_SELECTED TEXT_
======

Useful scripts with mechanize, hpricot, and htmldoc

Here are some useful scripts with mechanize, hpricot, and htmldoc

First, install mechanize and hpricot and htmldoc (pdfs)

gem install hpricot
gem install mechanize
gem install htmldoc

Save web page as pdf with mechanize and htmldoc

require 'rubygems'
require 'mechanize'
require 'htmldoc'

agent = WWW::Mechanize.new
agent.user_agent_alias = 'Mac FireFox'
agent.redirect_ok = true

page = agent.get('http://scottmotte.com/archive')
pdf = PDF::HTMLDoc.new

pdf.set_option :outfile, "~/Desktop/outfile.pdf"
pdf.set_option :bodycolor, :white
pdf.set_option :links, true

pdf << page.body

if pdf.generate
  puts "Hallelujah"
else
  puts 'No Joy'
end

Log into a website with mechanize, save some data with hpricot, and then insert that data into another website

For this one, I wanted to be able to automatically save my stock values each day, and insert them into my personal application where I graph them on a daily basis. I was tired of doing this by hand so I used mechanize and hpricot to automate the process. (I just need to set this up on schedule as a cron task now.)

require 'rubygems'
require 'mechanize'
require 'hpricot'
require 'open-uri'

agent = WWW::Mechanize.new
agent.user_agent_alias = 'Mac FireFox'
agent.redirect_ok = true

## FIRST TIME ##
page = agent.get('http://scottrade.com')

login_form = page.forms.first
login_form.account = '*****your account number*****'
login_form.password = '*****your password*****'
page = agent.submit(login_form)

link = page.links.text("My Account")
page = link.click

doc = Hpricot.parse(page.body)

# positions
positions = (doc/'span#DetailedBalances_lblCashStocksMutFdsCDBonds').inner_html
positions = positions.gsub( "$", '') #strip the dollar sign
positions = positions.gsub( ",", '') #strip the commas

# cash
cash = (doc/'span#DetailedBalances_lblCashTotalMoneyBalance').inner_html
cash = cash.gsub( "$", '')

======

_PROVIDED MATERIAL_
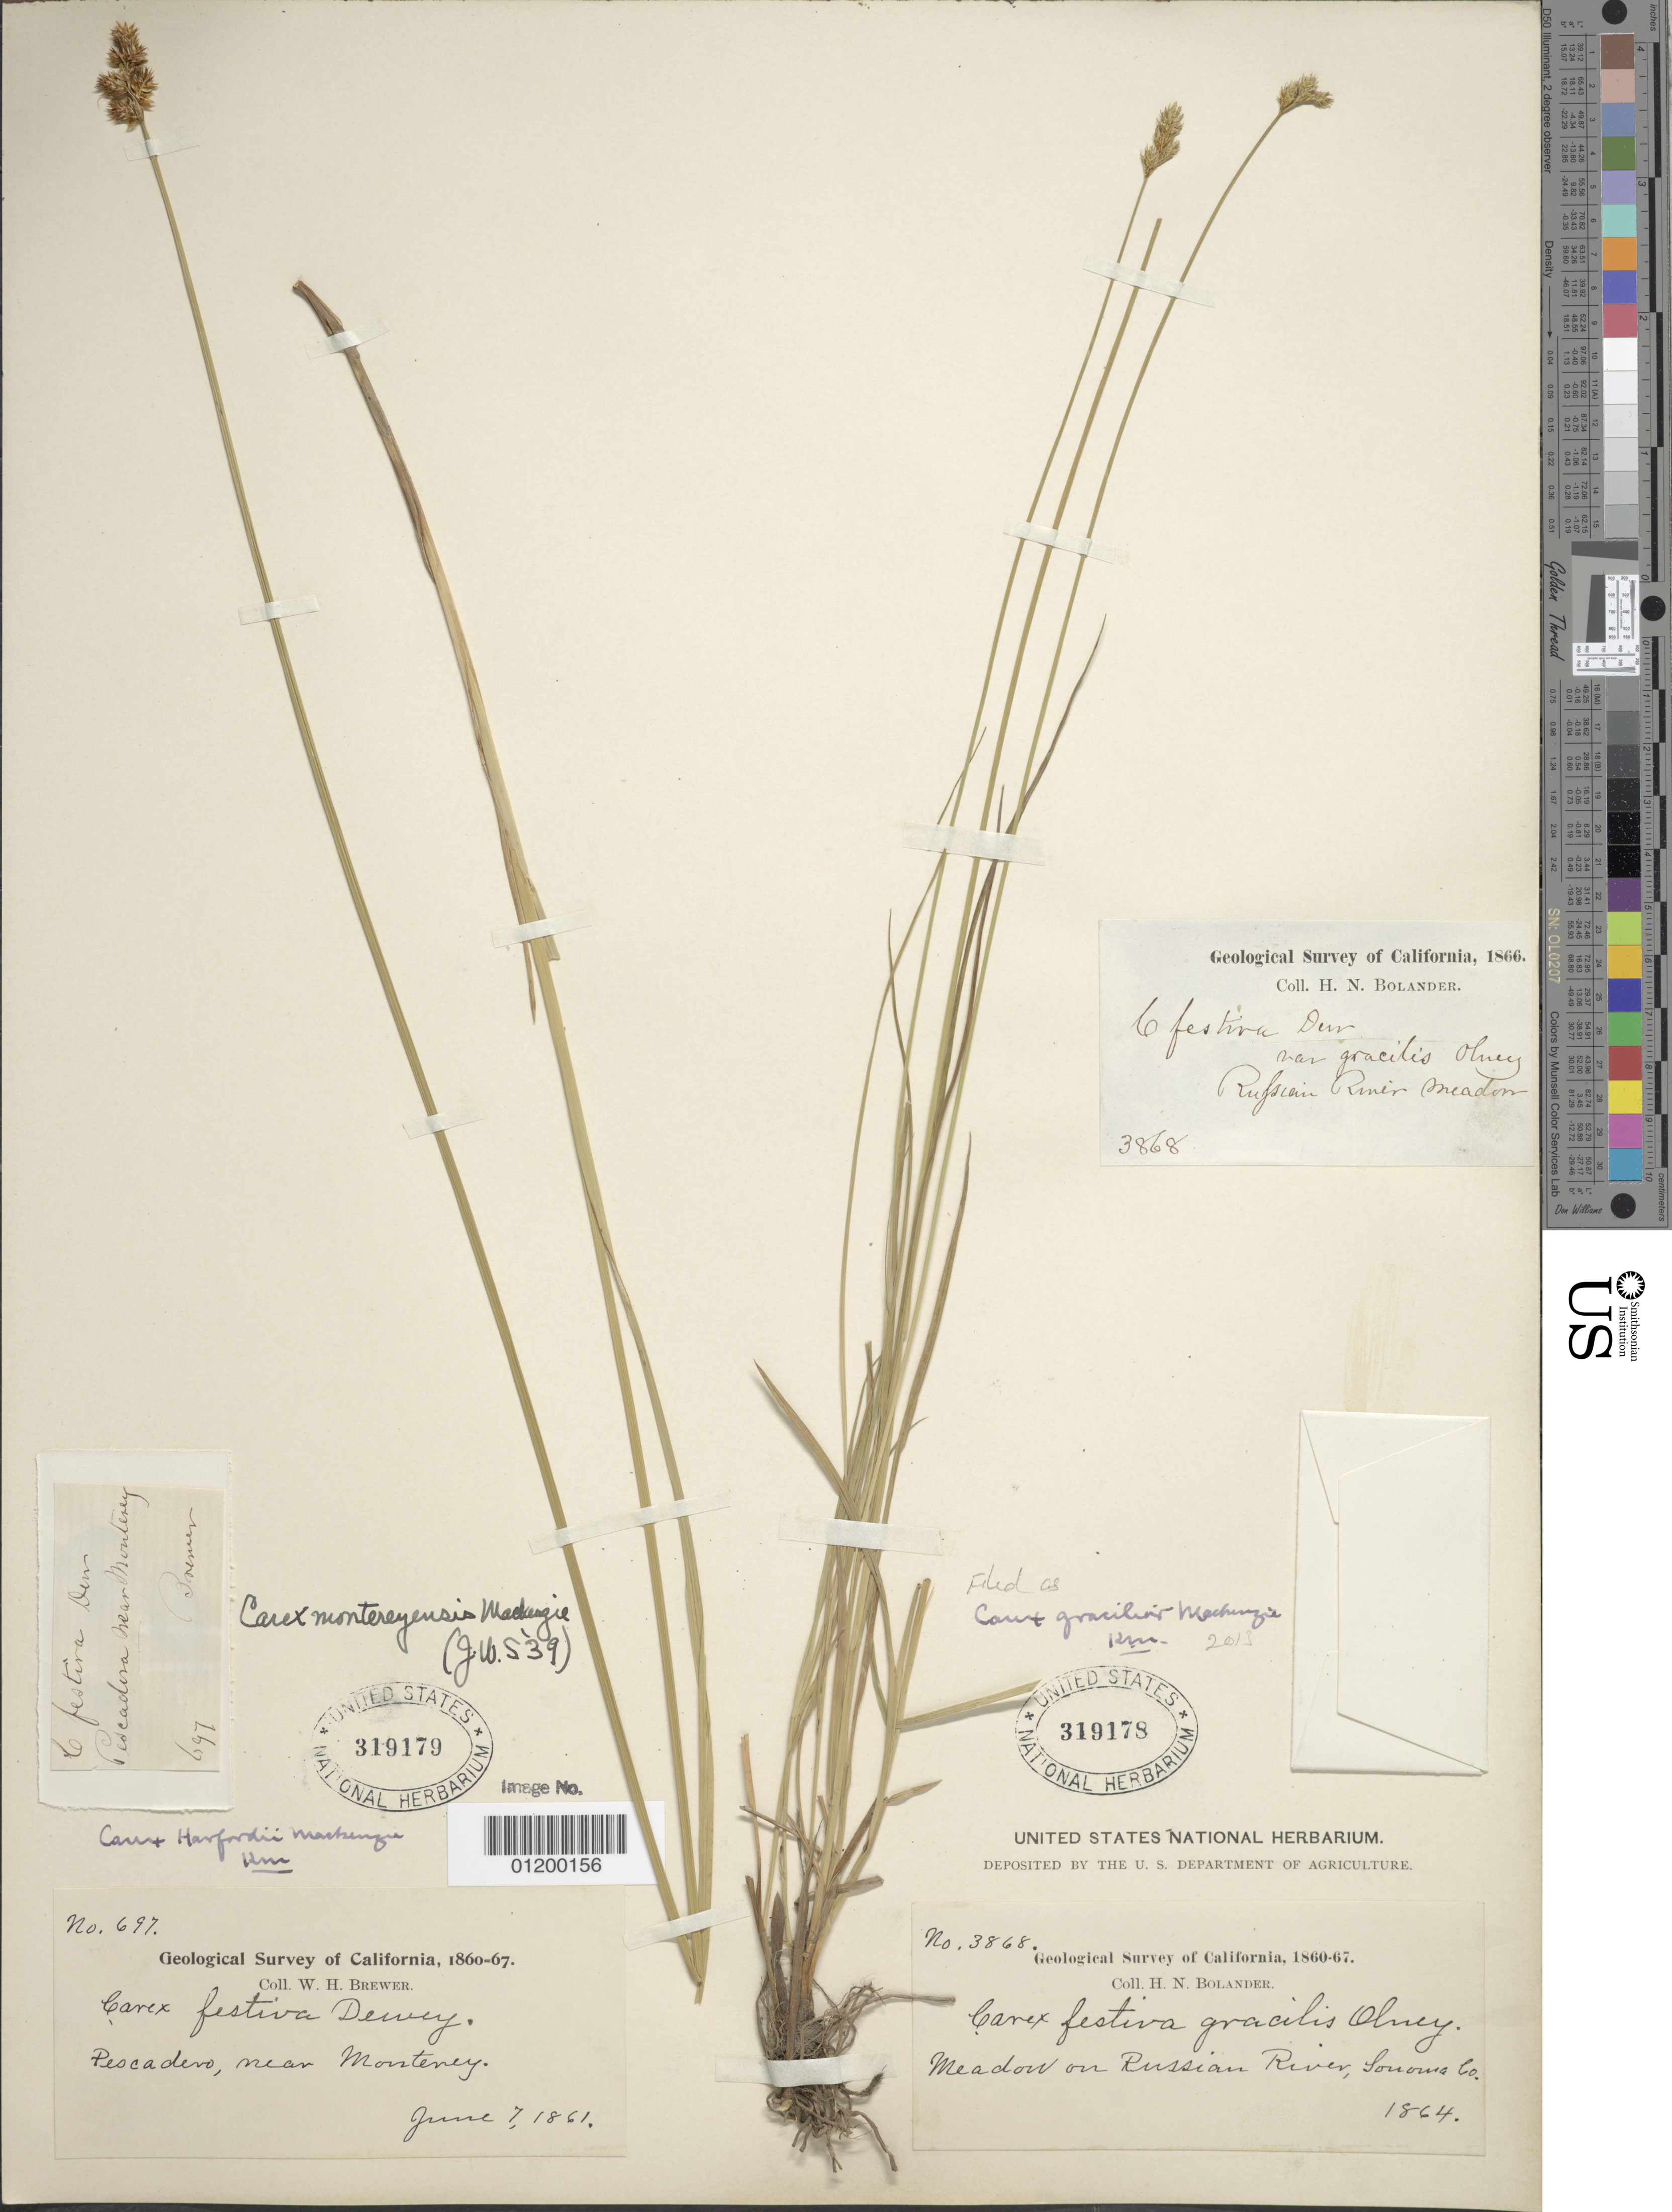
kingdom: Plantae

======

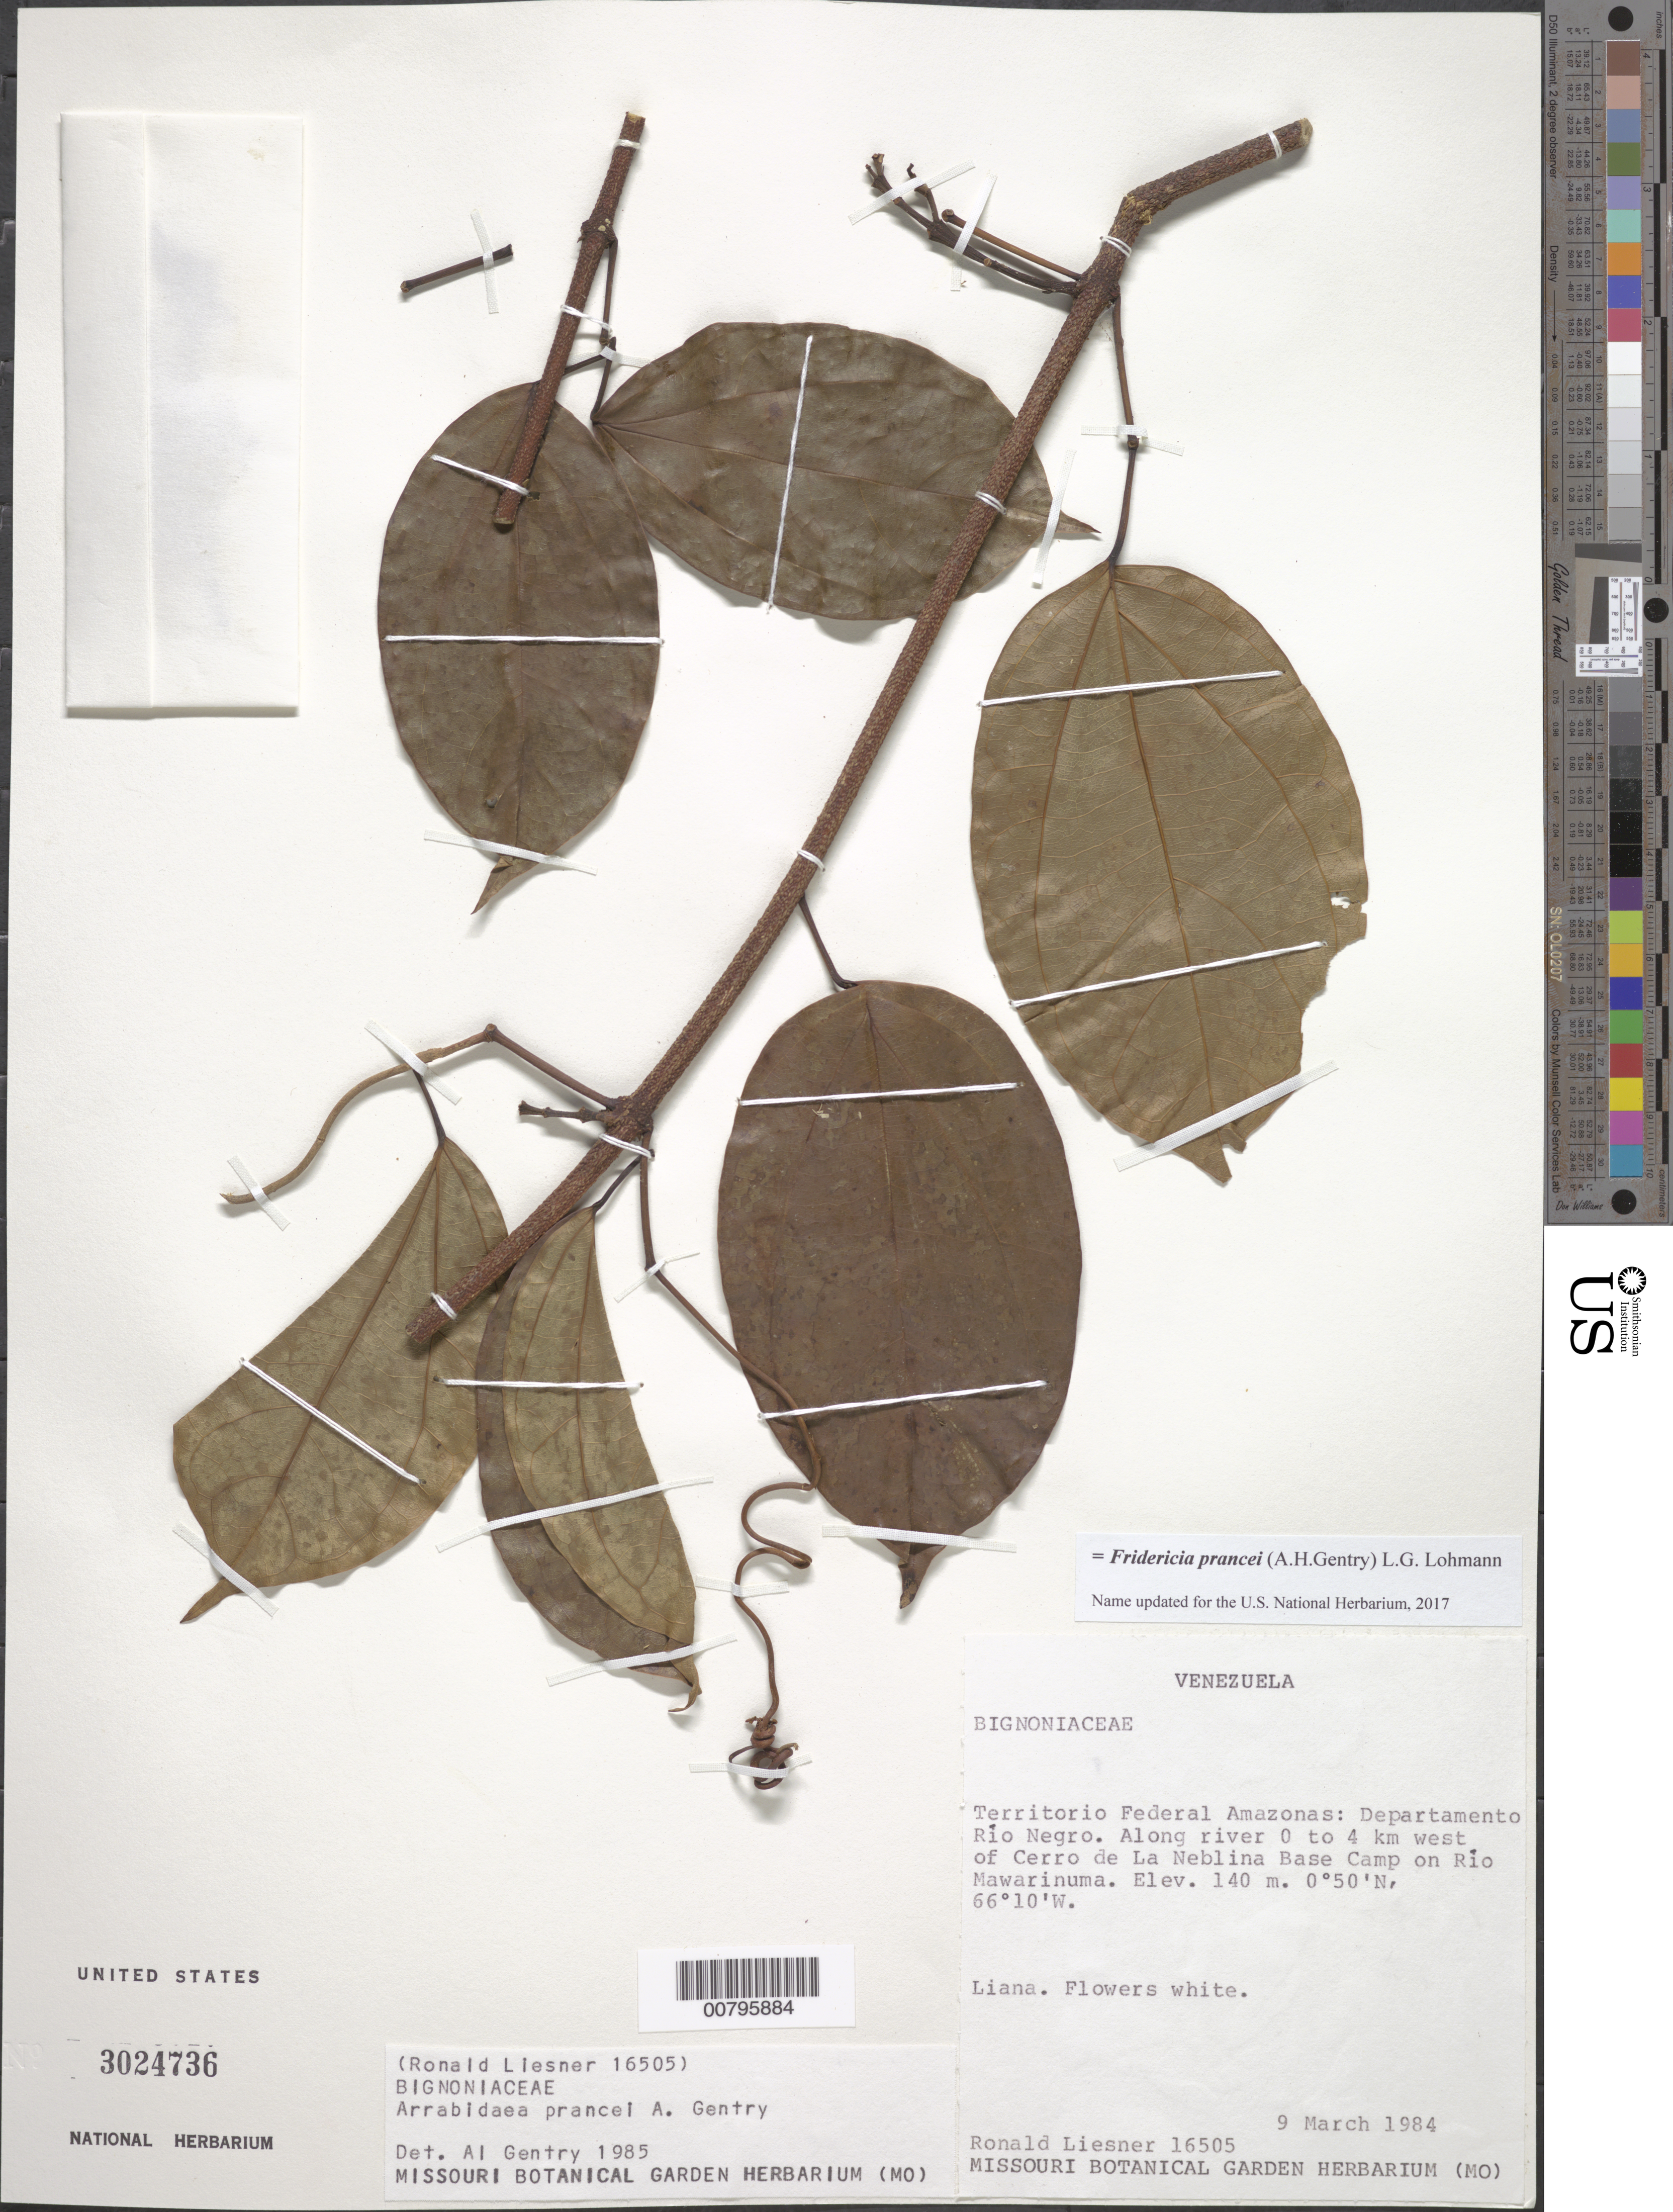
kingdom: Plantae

======

_WHAT THIS EXERCISE ASKS_
(1) Output the stretch of the Ruby scripts page from "For this one, I" through "page = agent.get('http://scottrade.com')", copied word for word.
(2) Answer these questions from the Ruby scripts page:
(a) Which of the three installed gems is noted as being for PDFs?
(b) As what kind of task does the author still need to schedule the stock-saving script?
(c) What link text does the script click after submitting the login form?

_RESPONSES IN ORDER_
(1)
For this one, I wanted to be able to automatically save my stock values each day, and insert them into my personal application where I graph them on a daily basis. I was tired of doing this by hand so I used mechanize and hpricot to automate the process. (I just need to set this up on schedule as a cron task now.)

require 'rubygems'
require 'mechanize'
require 'hpricot'
require 'open-uri'

agent = WWW::Mechanize.new
agent.user_agent_alias = 'Mac FireFox'
agent.redirect_ok = true

## FIRST TIME ##
page = agent.get('http://scottrade.com')

(2)
(a) htmldoc
(b) A cron task
(c) "My Account"